Auf dem SPD-Sonderparteitag in Bonn sind Befürworter und Gegner einer großen Koalition erneut hart aufeinandergeprallt. SPD-Chef Martin Schulz warb für die Aufnahme von Koalitionsverhandlungen, vor allem jüngere Delegierte stellten sich dagegen

Mit einem Appell zur Einheit der Partei hat sich SPD-Chef Martin Schulz auf dem Sonderparteitag der Sozialdemokraten in Bonn an die Delegierten gewandt. Zwar gebe es mit Blick auf eine große Koalition unterschiedliche Auffassungen, sagte Schulz am Sonntag in seiner Parteitagsrede. Was aber alle verbinde, sei, "dass es um die Würde und um die Stärke unserer großartigen Partei geht".

"Es geht in diesen Tagen um viel", hob Schulz hervor. Dabei wandte er sich direkt an die Jungsozialisten in der SPD, die einer neuen "GroKo" besonders ablehnend gegenüberstehen. Unter keinen Umständen in eine Regierung gehen? - "Das ist nicht mein Weg, das ist nicht meine Haltung, dafür bin ich nicht in die Politik gegangen", sagte dazu Schulz. Die SPD müsse "mindestens ausloten, was an Verbesserungen für die Menschen in Deutschland und Europa erreichbar ist".

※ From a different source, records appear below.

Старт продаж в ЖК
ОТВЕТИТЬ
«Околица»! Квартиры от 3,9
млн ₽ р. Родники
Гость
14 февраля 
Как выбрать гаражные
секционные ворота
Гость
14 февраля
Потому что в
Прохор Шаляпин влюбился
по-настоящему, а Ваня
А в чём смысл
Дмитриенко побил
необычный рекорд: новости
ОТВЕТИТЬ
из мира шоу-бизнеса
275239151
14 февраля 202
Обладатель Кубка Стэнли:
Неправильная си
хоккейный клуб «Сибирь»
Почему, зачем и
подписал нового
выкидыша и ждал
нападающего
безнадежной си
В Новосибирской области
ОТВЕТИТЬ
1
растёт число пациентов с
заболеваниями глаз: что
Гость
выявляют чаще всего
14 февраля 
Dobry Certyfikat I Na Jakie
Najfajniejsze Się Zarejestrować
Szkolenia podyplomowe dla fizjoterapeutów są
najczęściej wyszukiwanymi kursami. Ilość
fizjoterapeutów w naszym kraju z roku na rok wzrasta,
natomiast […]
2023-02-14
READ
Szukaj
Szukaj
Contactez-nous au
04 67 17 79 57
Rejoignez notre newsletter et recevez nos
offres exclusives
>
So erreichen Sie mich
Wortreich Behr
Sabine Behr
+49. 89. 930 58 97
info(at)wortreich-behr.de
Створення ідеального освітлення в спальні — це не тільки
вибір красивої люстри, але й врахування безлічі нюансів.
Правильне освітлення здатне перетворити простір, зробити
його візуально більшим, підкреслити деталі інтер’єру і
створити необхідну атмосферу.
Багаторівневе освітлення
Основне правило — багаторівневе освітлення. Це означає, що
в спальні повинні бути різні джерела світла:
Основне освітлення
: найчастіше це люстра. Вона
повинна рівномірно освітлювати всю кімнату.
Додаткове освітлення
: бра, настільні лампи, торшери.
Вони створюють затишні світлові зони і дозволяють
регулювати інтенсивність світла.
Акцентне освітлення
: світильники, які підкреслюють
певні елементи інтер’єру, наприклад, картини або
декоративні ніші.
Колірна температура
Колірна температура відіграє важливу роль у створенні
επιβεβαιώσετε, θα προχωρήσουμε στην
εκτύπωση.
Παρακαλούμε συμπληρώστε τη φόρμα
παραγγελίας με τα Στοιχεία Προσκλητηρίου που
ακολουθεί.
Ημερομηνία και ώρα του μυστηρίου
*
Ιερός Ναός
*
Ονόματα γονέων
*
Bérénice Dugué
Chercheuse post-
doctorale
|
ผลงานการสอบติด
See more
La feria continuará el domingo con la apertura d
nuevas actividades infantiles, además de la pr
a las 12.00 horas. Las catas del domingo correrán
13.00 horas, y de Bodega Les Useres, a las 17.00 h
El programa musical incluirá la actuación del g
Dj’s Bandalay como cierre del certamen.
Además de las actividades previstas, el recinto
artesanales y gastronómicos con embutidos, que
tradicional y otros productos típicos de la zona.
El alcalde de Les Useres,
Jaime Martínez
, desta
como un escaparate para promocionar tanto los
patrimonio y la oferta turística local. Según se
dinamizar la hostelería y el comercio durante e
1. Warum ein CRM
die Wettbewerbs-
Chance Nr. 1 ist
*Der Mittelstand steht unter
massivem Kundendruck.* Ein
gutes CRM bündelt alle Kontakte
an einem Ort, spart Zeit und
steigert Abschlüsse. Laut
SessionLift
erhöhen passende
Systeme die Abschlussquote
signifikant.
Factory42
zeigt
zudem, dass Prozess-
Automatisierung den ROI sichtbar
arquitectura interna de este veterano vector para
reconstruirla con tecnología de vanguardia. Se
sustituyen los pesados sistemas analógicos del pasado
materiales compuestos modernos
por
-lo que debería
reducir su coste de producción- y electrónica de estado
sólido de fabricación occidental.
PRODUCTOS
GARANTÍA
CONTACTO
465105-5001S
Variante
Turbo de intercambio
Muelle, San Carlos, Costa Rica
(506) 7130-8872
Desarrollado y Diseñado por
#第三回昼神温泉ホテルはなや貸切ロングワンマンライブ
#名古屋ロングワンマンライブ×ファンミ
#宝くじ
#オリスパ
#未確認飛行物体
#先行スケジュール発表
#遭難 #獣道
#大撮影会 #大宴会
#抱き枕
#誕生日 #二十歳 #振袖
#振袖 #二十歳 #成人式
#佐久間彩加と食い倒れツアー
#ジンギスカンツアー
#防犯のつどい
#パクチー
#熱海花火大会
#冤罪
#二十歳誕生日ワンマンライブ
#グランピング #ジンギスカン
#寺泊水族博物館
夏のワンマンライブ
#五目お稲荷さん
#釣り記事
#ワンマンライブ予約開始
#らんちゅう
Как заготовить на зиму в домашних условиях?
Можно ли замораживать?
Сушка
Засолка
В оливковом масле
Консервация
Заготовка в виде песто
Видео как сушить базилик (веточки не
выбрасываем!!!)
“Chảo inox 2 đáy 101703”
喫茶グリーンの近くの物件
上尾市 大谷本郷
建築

"Nur eine starke und geschlossene SPD kann unser Land, kann Europa stark machen", betonte der SPD-Chef. Nachdrücklich hob er Erfolge in den Sondierungsverhandlungen hervor: die paritätische Finanzierung der Krankenversicherung, Verbesserungen bei der Pflege, Grundrente und Sicherung des Rentenniveaus, "damit Menschen, die ihr Leben lang geackert haben, nicht im Alter von Armut bedroht werden".

Die Delegierten sollen am Nachmittag über die Aufnahme von Koalitionsverhandlungen mit CDU und CSU abstimmen. Auf Druck von Kritikern einer neuen "GroKo" wurde in den Leitantrag aber auch die Forderung nach Nachbesserungen in den Bereichen Familiennachzug für Flüchtlinge, Abkehr von der Zwei-Klassen-Medizin sowie Eindämmung befristeter Arbeitsverhältnisse aufgenommen.